1. ## Inverse Laplace transform

Hi, i am currently studying laplace transforms and i am arriving at the wrong answer.
I have attached my working out aswell as the question.

I have a feeling that i am getting the partial fractions wrong, although i'm not sure how.
The correct answer in the textbook is:
(t/2) - (1/4) + (1/4)(e^(-2t))
please let me know if you need anything clarified as i know i do not write that neatly.

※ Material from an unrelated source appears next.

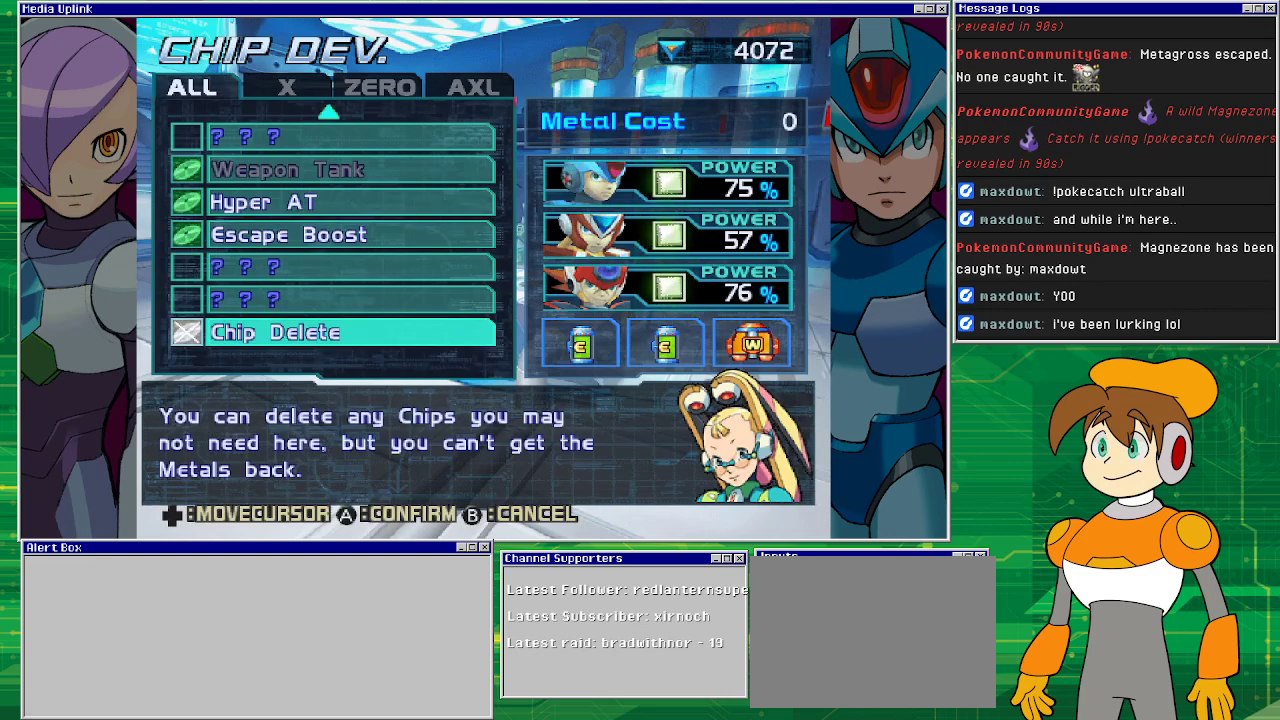
{"buttons": [], "left_stick": "center", "events": [[300, "DPAD_UP", "down"], [333, "DPAD_UP", "up"], [400, "DPAD_UP", "down"], [500, "DPAD_UP", "up"]]}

2. ## Re: Inverse Laplace transform

you have to break up the denominator into all it's factors

$(s^2 - 4)Y(s) = \dfrac{s-2}{s^2}$

$s^2-4=(s+2)(s-2)$

$Y(s) = \dfrac{s-2}{s^2(s+2)(s-2)} = \dfrac{1}{s^2 (s+2)}$

$\dfrac{1}{s^2 (s+2)} = \dfrac{A}{s} + \dfrac{B}{s^2} + \dfrac{C}{s+2}$

$1 = As(s+2) + B(s+2) + Cs^2 = s^2(A + C) + s(2A + B) + 2B$

$0=A+C$

$0 = 2A+B$

$1 = 2B$

$B=\dfrac 1 2$

$0=2A + \dfrac 1 2$

$A = -\dfrac 1 4$

$0=-\dfrac 1 4 + C$

$C=\dfrac 1 4$

$Y(s) = \dfrac{1}{2s^2} -\dfrac{1}{4s}+\dfrac{1}{4(2+s)}$

$y(t) = \dfrac{t}{2}-\dfrac{1}{4}+\dfrac{e^{-2 t}}{4}$

3. ## Re: Inverse Laplace transform

Thanks heaps, i did not think of adding 1/s - 2/s^2 into one fraction. as well as breaking up the denominator further.
will definitely keep this in mind for future problems.